#cowardice | #WhatTheyVotedFor
While perhaps it felt great in the moment, yet another Trump supporter wants to pass the buck for their alleged criminal behavior onto the president:
A white nationalist leader accused of assaulting a young African-American woman at a Donald Trump campaign rally filed a countersuit on Monday claiming the president directed him and other supporters to remove protesters.
Matthew Heimbach claims in his federal court filing that he “acted pursuant to the directives and requests of Donald J. Trump and Donald J. Trump for President” and that, if he's found liable for damages, “any liability must be shifted to one or both of them.”
The legal fight stems from a March 2016 rally in Louisville, Kentucky, at which protesters were allegedly roughed up and ejected by Trump supporters after the then-candidate barked from the stage “get 'em out of here!”
The protesters filed civil assault and battery claims against Heimbach and two other Trump supporters and accused Trump of inciting his supporters.
Heimbach, a leader of the white supremacist Traditionalist Youth Network and a vocal Trump supporter during the campaign, can be seen in video from the Louisville rally pushing and screaming at a young African-American woman as Trump bellows “get out!”
The woman, Kashiya Nwanguma, joined two other protesters in filing the lawsuit against Heimbach, the two other Trump supporters, Trump and his campaign.
Once upon a time, Republicans claimed the mantle of the "Party of Accountability". It was always a pretty sick joke, as the idea was intended to focus partisan sniping while covering for something else.
Still, we've come a long way from holding Bill Clinton to account for adultery and conspiracy theories alike while demanding teachers prove they can teach kids without adequate funding but still finding reasons to overlook (y'know, for instance) the House Speaker's corruption, to the point that alleged independent thinkers looking to make America great again are filing briefs arguing, essentially, "I didn't do anything wrong, but if I did it's someone else's fault because Donald Trump told me to do it!"
In Heimbach's Monday filing, he “denies physically assaulting” any protesters. But he also levies blame at the protesters, writing that they “provoked a response” by trying “to disrupt a free assembly and campaign event and to infringe rights of the defendants and other attendees to freedom of speech, freedom of assembly, freedom to vote and other constitutional rights.”

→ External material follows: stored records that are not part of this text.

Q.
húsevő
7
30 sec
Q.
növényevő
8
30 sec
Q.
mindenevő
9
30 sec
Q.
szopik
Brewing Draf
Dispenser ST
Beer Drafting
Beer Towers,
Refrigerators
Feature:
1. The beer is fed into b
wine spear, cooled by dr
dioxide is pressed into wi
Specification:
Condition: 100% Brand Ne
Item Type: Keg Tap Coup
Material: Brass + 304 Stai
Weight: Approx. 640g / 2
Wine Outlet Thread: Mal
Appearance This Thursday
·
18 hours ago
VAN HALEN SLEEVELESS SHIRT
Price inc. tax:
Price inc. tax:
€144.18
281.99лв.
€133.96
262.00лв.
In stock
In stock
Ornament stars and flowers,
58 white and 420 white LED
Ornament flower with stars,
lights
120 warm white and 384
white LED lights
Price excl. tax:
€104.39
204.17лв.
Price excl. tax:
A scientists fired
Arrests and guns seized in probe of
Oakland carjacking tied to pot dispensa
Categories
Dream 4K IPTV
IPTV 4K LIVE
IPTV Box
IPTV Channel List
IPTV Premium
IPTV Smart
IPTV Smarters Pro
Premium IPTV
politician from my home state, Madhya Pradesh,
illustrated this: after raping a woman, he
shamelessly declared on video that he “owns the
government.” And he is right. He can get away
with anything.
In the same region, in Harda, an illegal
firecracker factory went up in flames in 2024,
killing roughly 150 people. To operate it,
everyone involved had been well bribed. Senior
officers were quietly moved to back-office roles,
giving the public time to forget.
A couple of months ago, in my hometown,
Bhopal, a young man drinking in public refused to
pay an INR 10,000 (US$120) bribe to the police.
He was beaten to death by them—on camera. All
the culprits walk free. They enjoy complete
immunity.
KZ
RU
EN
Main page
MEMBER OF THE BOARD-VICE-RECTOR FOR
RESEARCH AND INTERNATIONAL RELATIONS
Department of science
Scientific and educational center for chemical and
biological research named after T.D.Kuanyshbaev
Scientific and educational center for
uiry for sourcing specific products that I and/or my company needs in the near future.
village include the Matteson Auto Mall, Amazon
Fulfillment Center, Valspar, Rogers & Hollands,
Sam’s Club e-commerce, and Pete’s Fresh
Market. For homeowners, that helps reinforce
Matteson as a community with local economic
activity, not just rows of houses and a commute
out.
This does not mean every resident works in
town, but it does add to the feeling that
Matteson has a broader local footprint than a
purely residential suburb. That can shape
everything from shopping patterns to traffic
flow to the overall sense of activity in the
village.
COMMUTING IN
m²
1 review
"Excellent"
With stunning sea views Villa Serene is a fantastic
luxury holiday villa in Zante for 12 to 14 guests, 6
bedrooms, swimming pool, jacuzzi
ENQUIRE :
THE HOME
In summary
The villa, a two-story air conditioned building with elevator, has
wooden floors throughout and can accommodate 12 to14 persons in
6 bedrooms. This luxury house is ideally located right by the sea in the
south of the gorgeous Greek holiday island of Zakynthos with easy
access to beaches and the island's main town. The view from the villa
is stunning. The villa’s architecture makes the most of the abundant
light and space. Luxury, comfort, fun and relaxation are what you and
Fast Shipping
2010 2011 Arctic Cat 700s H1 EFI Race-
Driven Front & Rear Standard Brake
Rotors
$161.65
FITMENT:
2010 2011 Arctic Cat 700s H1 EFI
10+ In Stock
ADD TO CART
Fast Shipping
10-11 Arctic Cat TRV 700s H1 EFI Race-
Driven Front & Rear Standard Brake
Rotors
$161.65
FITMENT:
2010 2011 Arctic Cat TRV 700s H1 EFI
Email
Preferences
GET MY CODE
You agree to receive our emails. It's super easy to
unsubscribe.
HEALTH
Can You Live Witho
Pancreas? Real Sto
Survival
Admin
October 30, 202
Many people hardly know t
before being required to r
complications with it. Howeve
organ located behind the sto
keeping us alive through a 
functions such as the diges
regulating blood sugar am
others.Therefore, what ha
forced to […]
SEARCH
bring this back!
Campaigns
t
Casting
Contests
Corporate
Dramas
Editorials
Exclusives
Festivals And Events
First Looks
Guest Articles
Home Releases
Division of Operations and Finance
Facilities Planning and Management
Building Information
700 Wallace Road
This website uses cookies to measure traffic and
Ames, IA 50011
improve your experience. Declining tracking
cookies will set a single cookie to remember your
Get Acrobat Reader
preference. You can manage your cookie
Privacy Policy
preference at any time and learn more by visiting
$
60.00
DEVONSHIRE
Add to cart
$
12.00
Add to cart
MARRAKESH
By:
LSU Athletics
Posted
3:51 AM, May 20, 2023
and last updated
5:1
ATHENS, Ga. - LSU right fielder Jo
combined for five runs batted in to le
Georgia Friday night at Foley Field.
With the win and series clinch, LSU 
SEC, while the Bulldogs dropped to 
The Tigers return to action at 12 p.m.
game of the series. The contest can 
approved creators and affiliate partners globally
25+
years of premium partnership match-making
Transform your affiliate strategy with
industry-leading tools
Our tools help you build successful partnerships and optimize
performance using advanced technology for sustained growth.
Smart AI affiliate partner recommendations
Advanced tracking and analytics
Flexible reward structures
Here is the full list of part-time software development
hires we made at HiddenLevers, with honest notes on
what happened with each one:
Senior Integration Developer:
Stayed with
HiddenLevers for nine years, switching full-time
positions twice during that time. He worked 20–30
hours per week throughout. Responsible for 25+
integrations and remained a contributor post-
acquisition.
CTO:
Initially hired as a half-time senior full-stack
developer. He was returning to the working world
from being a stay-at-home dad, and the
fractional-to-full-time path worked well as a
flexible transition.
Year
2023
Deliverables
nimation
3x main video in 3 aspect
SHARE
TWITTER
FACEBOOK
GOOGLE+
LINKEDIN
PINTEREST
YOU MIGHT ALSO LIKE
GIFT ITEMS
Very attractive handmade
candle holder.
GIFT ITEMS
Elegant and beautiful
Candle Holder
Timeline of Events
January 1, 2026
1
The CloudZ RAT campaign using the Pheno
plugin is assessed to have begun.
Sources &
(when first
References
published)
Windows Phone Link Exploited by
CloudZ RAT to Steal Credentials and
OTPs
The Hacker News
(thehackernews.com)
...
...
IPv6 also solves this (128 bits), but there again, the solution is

He writes that he “acted, if at all, in self defense,” as well as “in reasonable defense of others,” while also contending he was acting at Trump's instruction.
Noting that Trump is “a world famous businessman” who “relies on various professionals including attorneys and other professional advisors,” Heimbach writes that he "relied on Trump's reputation and expertise in doing the things alleged." Heimbach writes that he relied on Trump's authority to order disruptive persons removed and that Trump was legally within his rights to ask other attendees to assist in defending their constitutional rights "against 'protesters' who were disrupting.”
Meet the new Republican accountability, same as the old Republican accountability. Well, okay, #SameSameButDifferent.
The only surprising aspect is that once upon a time even Republicans could figure out what was wrong with, "I didn't do it, but if I did ...".